---------- Source ----------

The USPG Prayer Diary today (Monday 13 October 2025) invites us to pray:
Father God, thank you for the incredible ministry of Sister Gillian. Bless and protect her for your name’s sake.
The Collect:
Sovereign God,
who set your servant Edward
upon the throne of an earthly kingdom
and inspired him with zeal for the kingdom of heaven:
grant that we may so confess the faith of Christ
by word and deed,
that we may, with all your saints, inherit your eternal glory;
through Jesus Christ your Son our Lord,
who is alive and reigns with you,
in the unity of the Holy Spirit,
one God, now and for ever.
The Post Communion Prayer:
God our redeemer,
who inspired Edward to witness to your love
and to work for the coming of your kingdom:
may we, who in this sacrament share the bread of heaven,
be fired by your Spirit to proclaim the gospel in our daily living
and never to rest content until your kingdom come,
on earth as it is in heaven;
through Jesus Christ our Lord.

---------- Data shown ----------

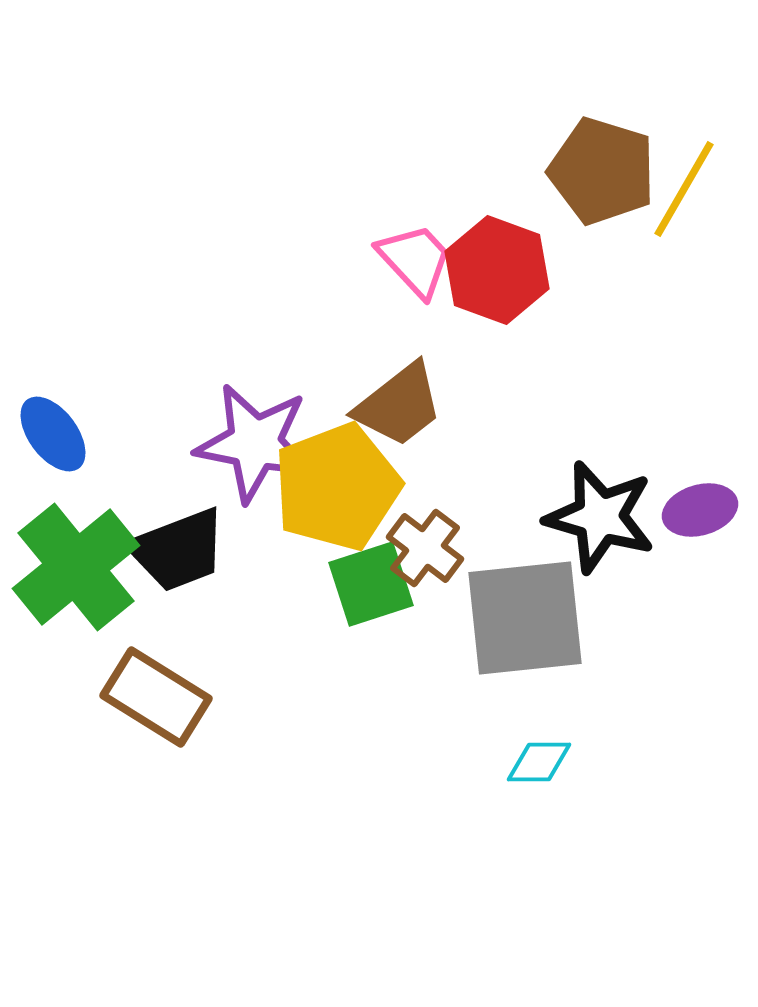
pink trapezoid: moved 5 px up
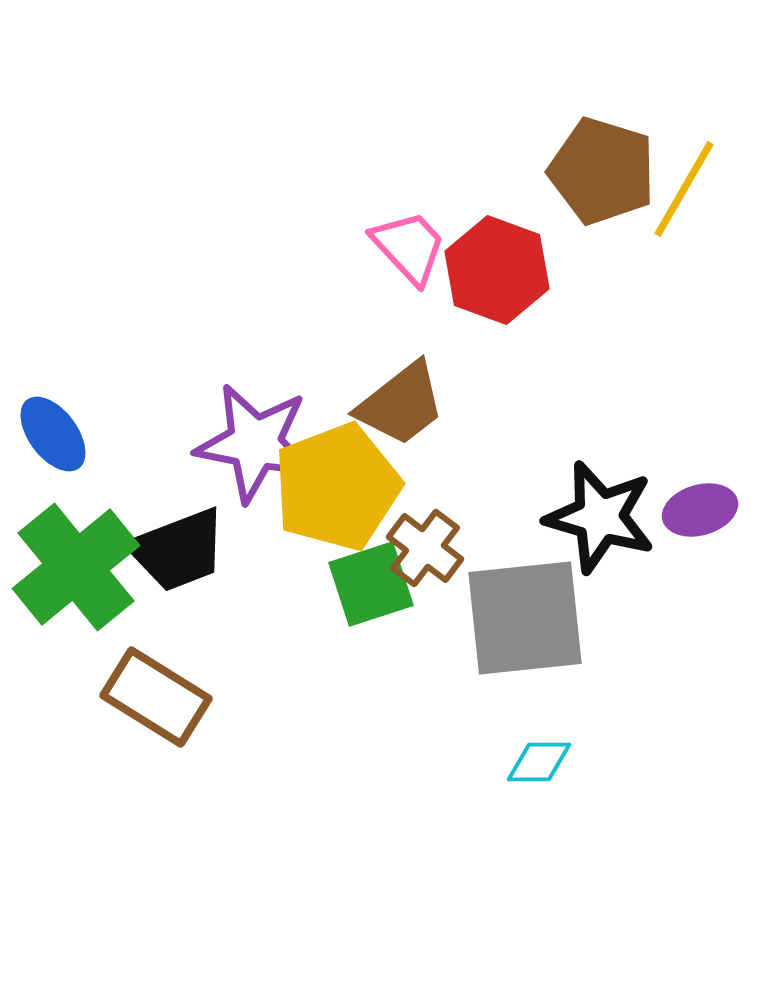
pink trapezoid: moved 6 px left, 13 px up
brown trapezoid: moved 2 px right, 1 px up
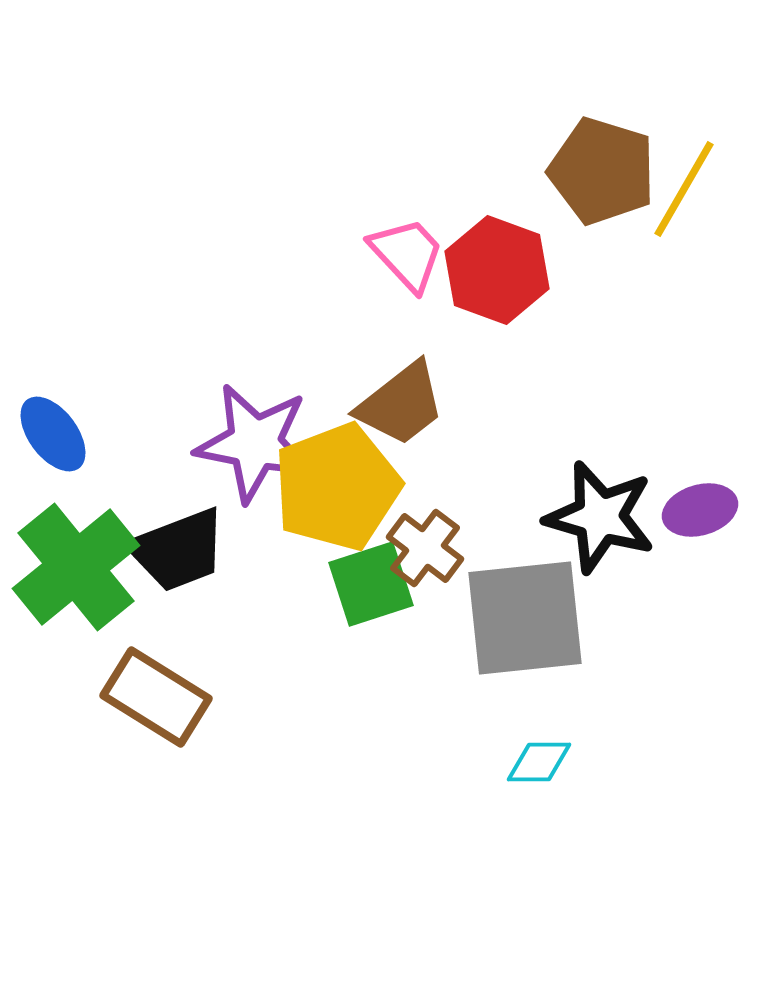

----------

Task to complete: Reproduce word for word the part of the prayer text that opens with the words containing "The USPG Prayer" and closes with "your name’s sake.".

Answer to this problem:
The USPG Prayer Diary today (Monday 13 October 2025) invites us to pray:
Father God, thank you for the incredible ministry of Sister Gillian. Bless and protect her for your name’s sake.